Lors d’une visite au bureau de l’ACLU à San Francisco, mes fils Cyrus et Juno, âgés de 11 et 7 ans, se tenaient dans le couloir. Venez dans mon bureau, leur ai-je demandé. Mais ils n’ont pas voulu bouger.
J’ai fait un pas en arrière dans le couloir pour voir ce qui avait leur attention. C’était l’affiche géante « Livres interdits » fixée au mur.
>> Qu’est-ce que la semaine des livres interdits ?
Sur l’affiche figurent certains de leurs livres préférés, dont Une lumière dans le grenier de Shel Silverstein. Leur baby-sitter leur avait donné le livre en cadeau trois ans plus tôt.
« Que signifie interdire un livre ? » ont-ils demandé. « Pourquoi quelqu’un voudrait-il interdire Une lumière dans le grenier ? » a été la question suivante.
Nous avons lu les petits caractères sur l’affiche et ensuite cherché pourquoi il a été interdit. Apparemment, certains parents pensaient que le livre avait semé une mauvaise graine dans l’esprit de leurs jeunes enfants. Et ils ont fait pression sur leur district scolaire pour bannir le livre de la bibliothèque de l’école – et ils ont réussi – bien que brièvement.
Parmi les poèmes coupables :
Comment ne pas avoir à sécher la vaisselle (apparemment pour enseigner la paresse et la désobéissance)
Si vous devez sécher la vaisselle
(Une si affreuse, ennuyeuse corvée)
Si vous devez sécher la vaisselle
( Au lieu d’aller au magasin)
Si vous devez sécher la vaisselle
Et que vous en laissez tomber une par terre –
Peut-être qu’ils ne vous laisseront plus
Sécher la vaisselle
À la décharge de ce poème, il est vraiment drôle. Et à ma connaissance, mes enfants sont toujours heureux de sécher la vaisselle.
(Et pour les parents dont les enfants prennent le poème trop à la lettre, vous pouvez toujours vous procurer de la vaisselle en plastique incassable et installer un sol de cuisine en caoutchouc souple. Ou vous pourriez vous engager dans un véritable passe-temps américain – et créer une application qui suit le nombre de plats que votre enfant sèche sans en casser un et les payer en bitcoins.)

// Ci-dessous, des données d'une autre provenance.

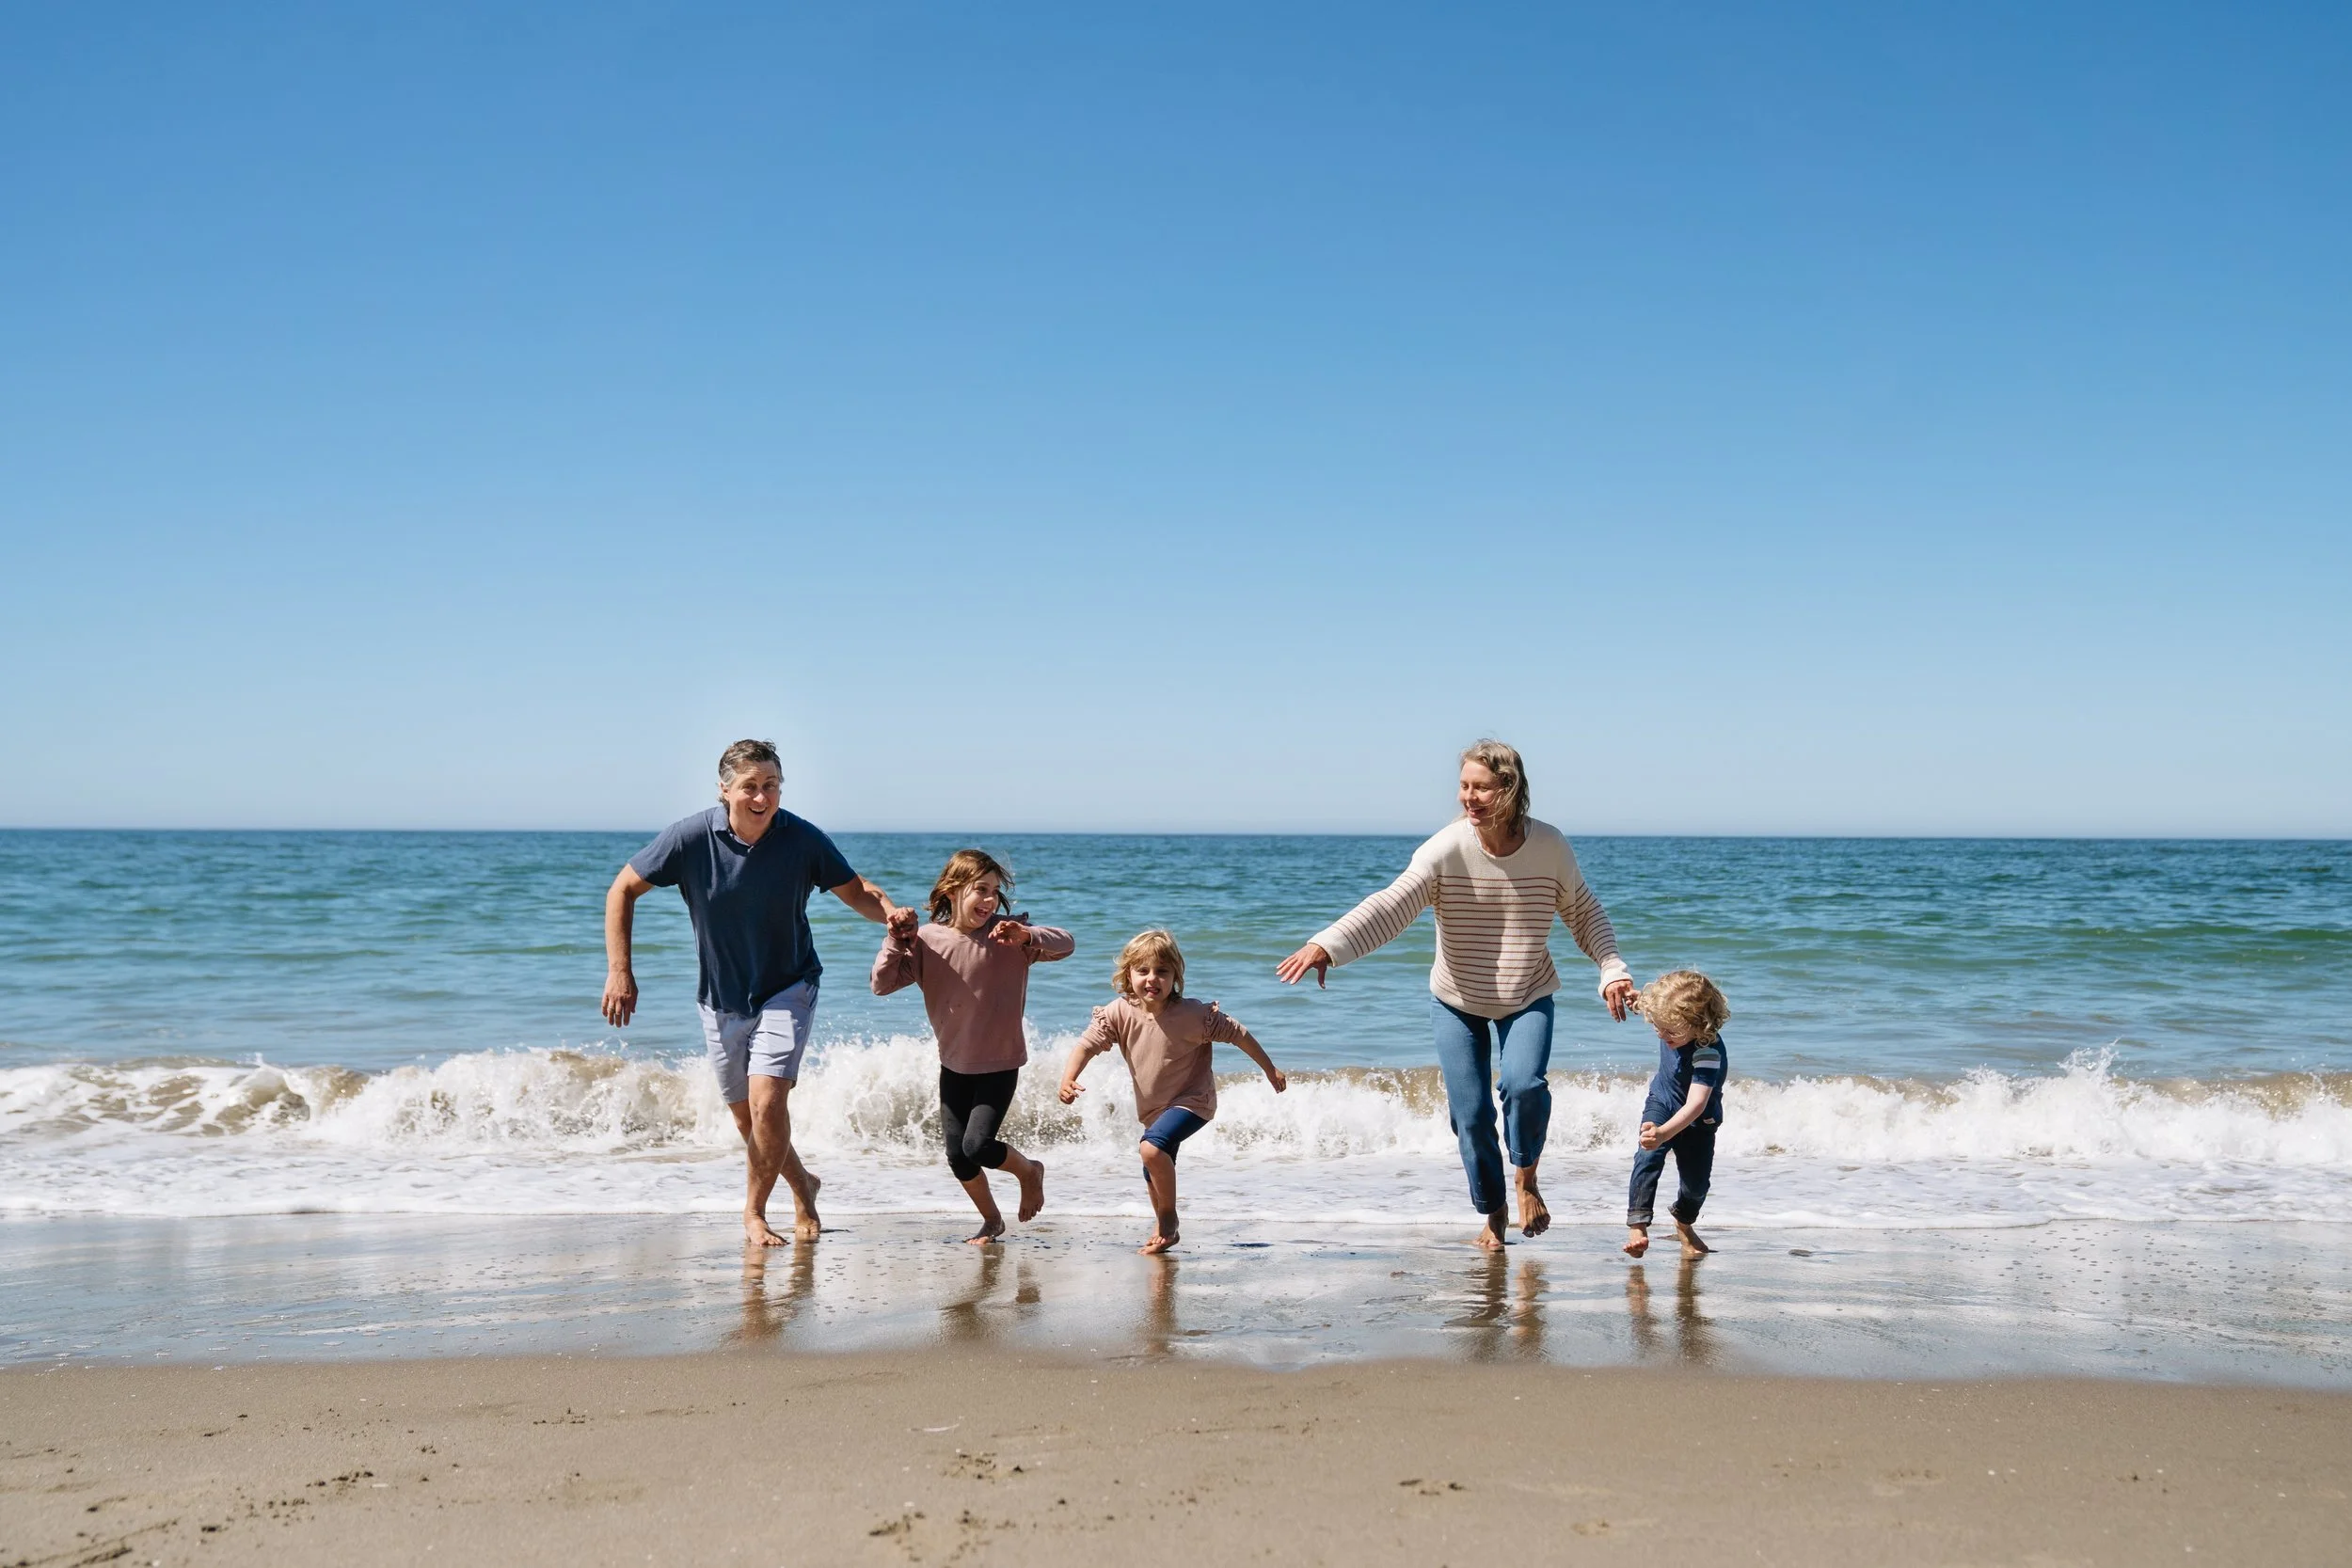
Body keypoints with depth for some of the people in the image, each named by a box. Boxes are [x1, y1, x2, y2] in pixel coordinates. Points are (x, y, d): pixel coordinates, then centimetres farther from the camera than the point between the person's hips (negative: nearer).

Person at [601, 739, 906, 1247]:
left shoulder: (802, 839, -16)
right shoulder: (691, 838, -17)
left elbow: (856, 891, -4)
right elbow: (623, 890, -6)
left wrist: (892, 914, -26)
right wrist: (619, 971, -12)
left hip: (787, 989, -2)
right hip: (721, 997, 2)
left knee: (767, 1102, -18)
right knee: (747, 1115, 12)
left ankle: (754, 1212, 4)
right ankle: (802, 1185, 39)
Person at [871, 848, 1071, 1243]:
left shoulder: (1008, 934, -11)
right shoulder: (926, 940, -7)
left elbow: (1065, 944, -20)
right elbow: (882, 984, -10)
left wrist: (1026, 936, -37)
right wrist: (895, 940, -22)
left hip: (1000, 1064, -3)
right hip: (954, 1065, 3)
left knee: (978, 1147, -15)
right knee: (957, 1157, 4)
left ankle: (1030, 1171, 17)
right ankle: (991, 1219, 29)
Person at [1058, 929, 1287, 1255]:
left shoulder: (1193, 1015, -24)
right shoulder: (1119, 1013, -15)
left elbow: (1238, 1034, -13)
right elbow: (1087, 1044, -19)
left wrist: (1270, 1070, -4)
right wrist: (1068, 1079, -38)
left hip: (1192, 1100, -6)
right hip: (1153, 1107, 6)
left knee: (1152, 1147, -30)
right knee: (1154, 1176, 22)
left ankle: (1168, 1217, -9)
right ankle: (1163, 1230, 49)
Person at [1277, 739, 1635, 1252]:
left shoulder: (1549, 846, -14)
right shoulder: (1445, 850, -20)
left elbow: (1584, 913, 3)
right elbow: (1391, 906, -32)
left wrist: (1612, 971, -9)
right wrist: (1326, 945, -47)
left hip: (1527, 998, 0)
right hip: (1458, 1002, 0)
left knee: (1524, 1085, -24)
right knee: (1471, 1114, -1)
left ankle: (1527, 1178, 7)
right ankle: (1493, 1213, 25)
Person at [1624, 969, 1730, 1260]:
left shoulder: (1708, 1052, -39)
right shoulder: (1675, 1024, -20)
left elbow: (1696, 1104, -48)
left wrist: (1664, 1133, -61)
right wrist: (1642, 1001, -9)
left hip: (1697, 1121, -3)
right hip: (1661, 1103, 3)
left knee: (1697, 1183, 7)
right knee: (1649, 1157, -24)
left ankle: (1684, 1223, 42)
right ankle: (1637, 1226, -32)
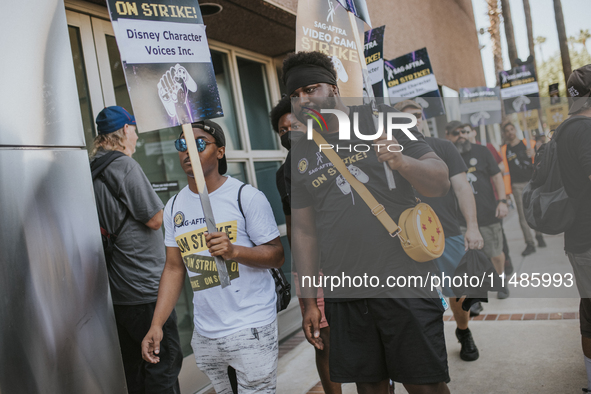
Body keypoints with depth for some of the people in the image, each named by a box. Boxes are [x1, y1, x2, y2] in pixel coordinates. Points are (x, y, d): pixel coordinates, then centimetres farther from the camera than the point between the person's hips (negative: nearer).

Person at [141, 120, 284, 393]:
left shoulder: (246, 197, -9)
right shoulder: (174, 206, 7)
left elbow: (276, 255, -9)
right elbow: (174, 268, 10)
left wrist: (234, 251, -27)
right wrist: (156, 325, 2)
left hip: (251, 329, -5)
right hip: (204, 333, 5)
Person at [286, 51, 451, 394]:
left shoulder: (383, 121, 1)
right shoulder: (299, 156, 9)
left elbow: (441, 182, -2)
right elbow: (304, 230, 11)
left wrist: (401, 162, -23)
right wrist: (309, 301, 9)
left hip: (404, 281, -3)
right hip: (344, 296, 3)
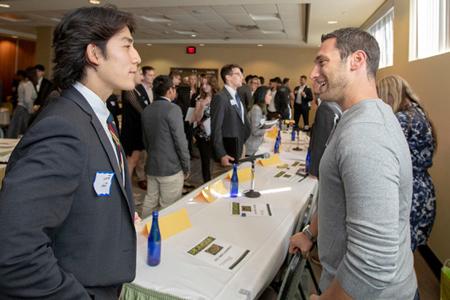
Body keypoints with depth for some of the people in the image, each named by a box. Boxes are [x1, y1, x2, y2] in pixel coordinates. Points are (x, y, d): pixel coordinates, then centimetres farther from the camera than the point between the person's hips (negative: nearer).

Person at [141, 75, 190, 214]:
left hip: (151, 166, 7)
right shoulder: (173, 109, -14)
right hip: (171, 167, -7)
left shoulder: (146, 110, 6)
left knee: (150, 203, 16)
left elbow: (145, 140, 13)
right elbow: (180, 141, -15)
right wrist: (186, 166, -5)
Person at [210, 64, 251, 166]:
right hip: (227, 152, -8)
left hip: (239, 150, 8)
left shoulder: (237, 96, 13)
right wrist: (221, 155, -20)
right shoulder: (220, 97, -15)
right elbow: (216, 128, -18)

Un autre poème que je soupçonne :
Prière de l’enfant égoïste
Maintenant je me couche pour dormir,
Je prie le Seigneur de garder mon âme,
Et si je meurs avant de me réveiller,
Je prie le Seigneur de casser mes jouets.
Pour qu’aucun des autres enfants ne puisse les utiliser…
Amen.
Ce poème peut sembler promouvoir l’égoïsme. Et peut-être qu’il déprécie la prière.
Mais en fait il déprécie cet égoïsme, si vous pouvez voir l’ironie. Ce que mes enfants font.
Et comme preuve que la plupart des gens ont assez de sens de l’ironie pour apprécier le livre sans le prendre trop littéralement, je vous donne la pièce à conviction A – notre baby-sitter elle-même, qui a dû lire :
La baby-sitter
Mme. McTwitter la baby-sitter,
Je pense qu’elle est un peu folle.
Elle pense qu’une baby-sitter est censée
s’asseoir sur le bébé.
Notre baby-sitter a pris son sens propre – qui est de ne pas s’asseoir sur les enfants – plutôt que littéralement comme une instruction de s’asseoir sur mes enfants.
Tout ceci m’inspire ce poème :
Si vous cherchez à bannir un livre
Soyez prêt à négliger
le fait qu’il suscite
des larmes et des rires.
Au lieu de cela, il suscite quelque chose de votre côté –
une colère qui s’envenime par la suite.
Vous pouvez prendre un livre de l’étagère.
Vous pouvez même le brûler dans un feu de joie.
Il peut produire un peu de lumière et de chaleur.
Mais moins que si vous le lisez.
J’ai fait passer ce poème à ma femme qui me soutient beaucoup et qui m’a dit à travers ses propres larmes et rires, « C’est assez terrible. Heureusement que tu as un travail de jour. »
À quoi j’ai répondu : « Certaines lumières sont faites pour rester allumées. »
Abdi Soltani est le directeur exécutif de l’ACLU de Californie du Nord.